The data:
——————
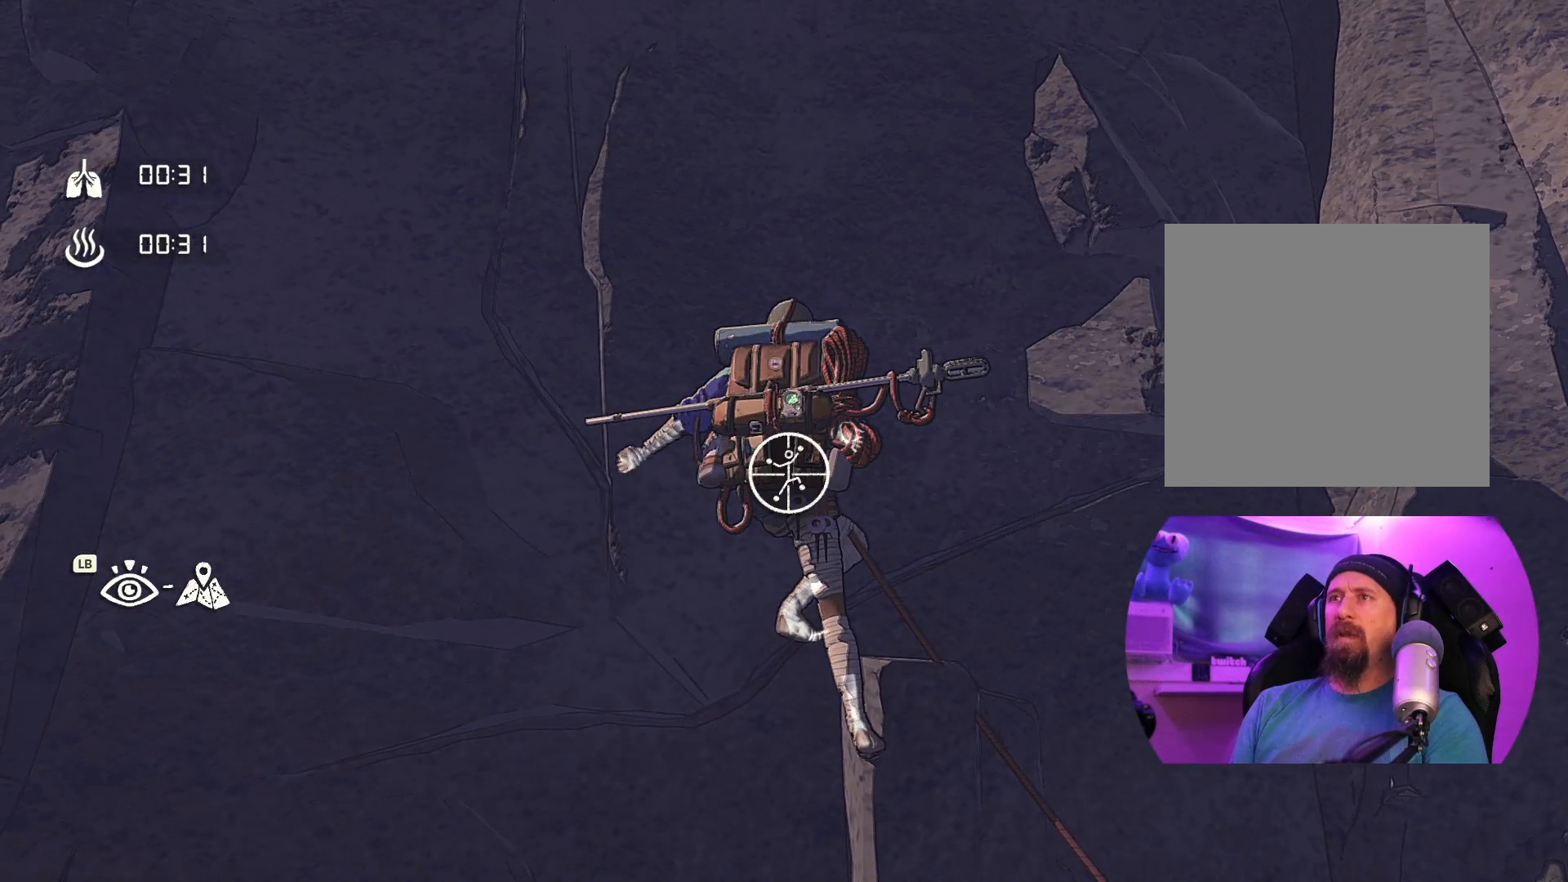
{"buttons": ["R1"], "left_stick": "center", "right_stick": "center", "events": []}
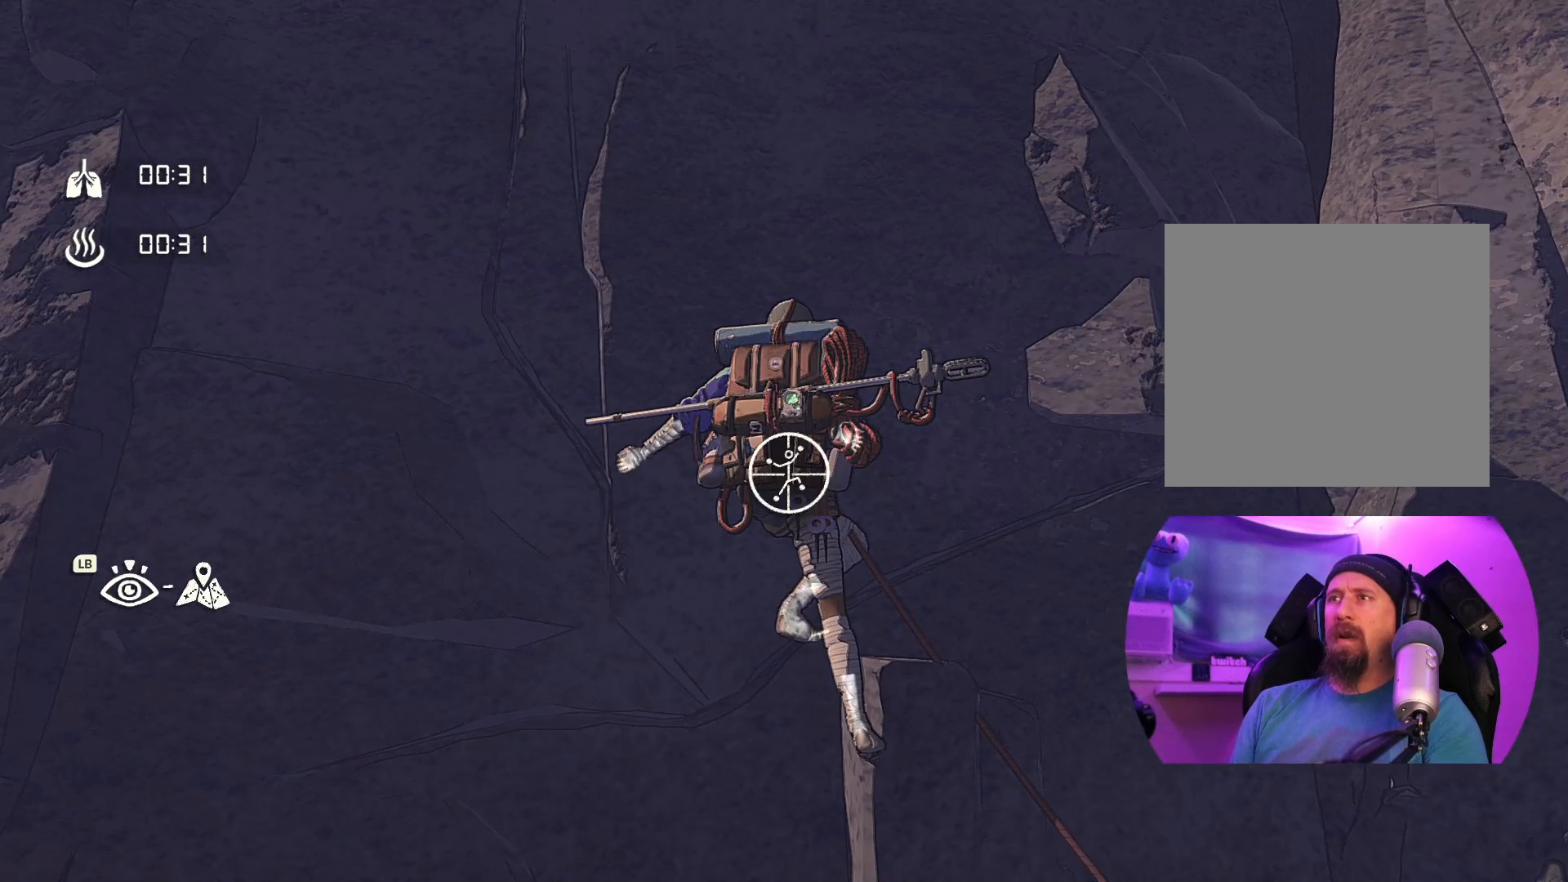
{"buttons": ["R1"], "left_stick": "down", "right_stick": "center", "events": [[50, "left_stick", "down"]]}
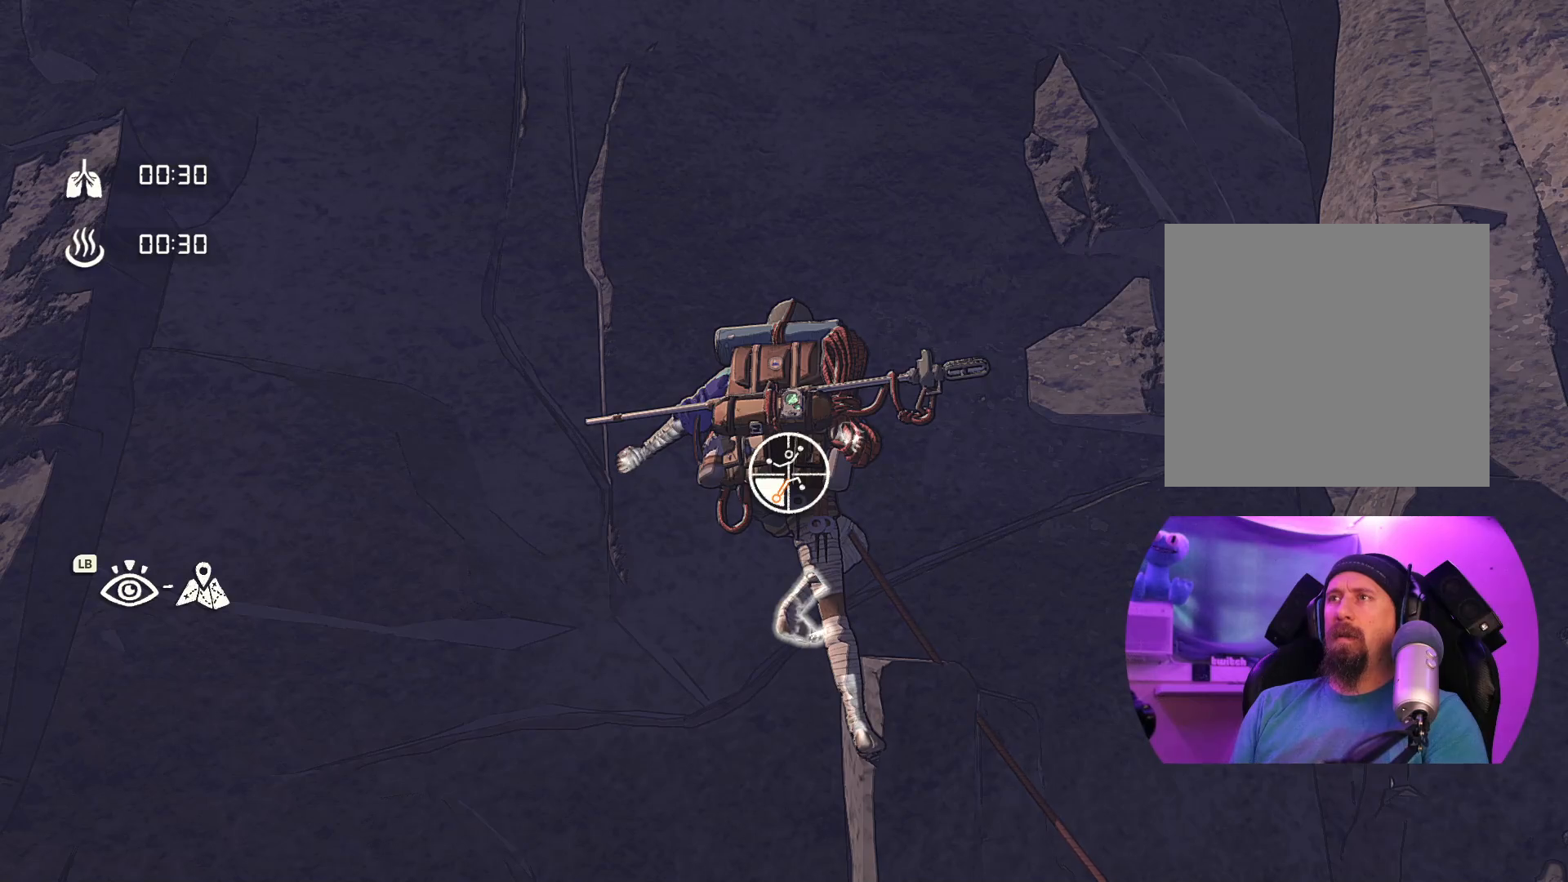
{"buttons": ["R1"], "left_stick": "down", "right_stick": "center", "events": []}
——————
What you are asked to do:
In your copy of the listing, please omit the pictures and keep every word exact.

Answer:
{"buttons": ["R1"], "left_stick": "center", "right_stick": "center", "events": []}
{"buttons": ["R1"], "left_stick": "down", "right_stick": "center", "events": [[50, "left_stick", "down"]]}
{"buttons": ["R1"], "left_stick": "down", "right_stick": "center", "events": []}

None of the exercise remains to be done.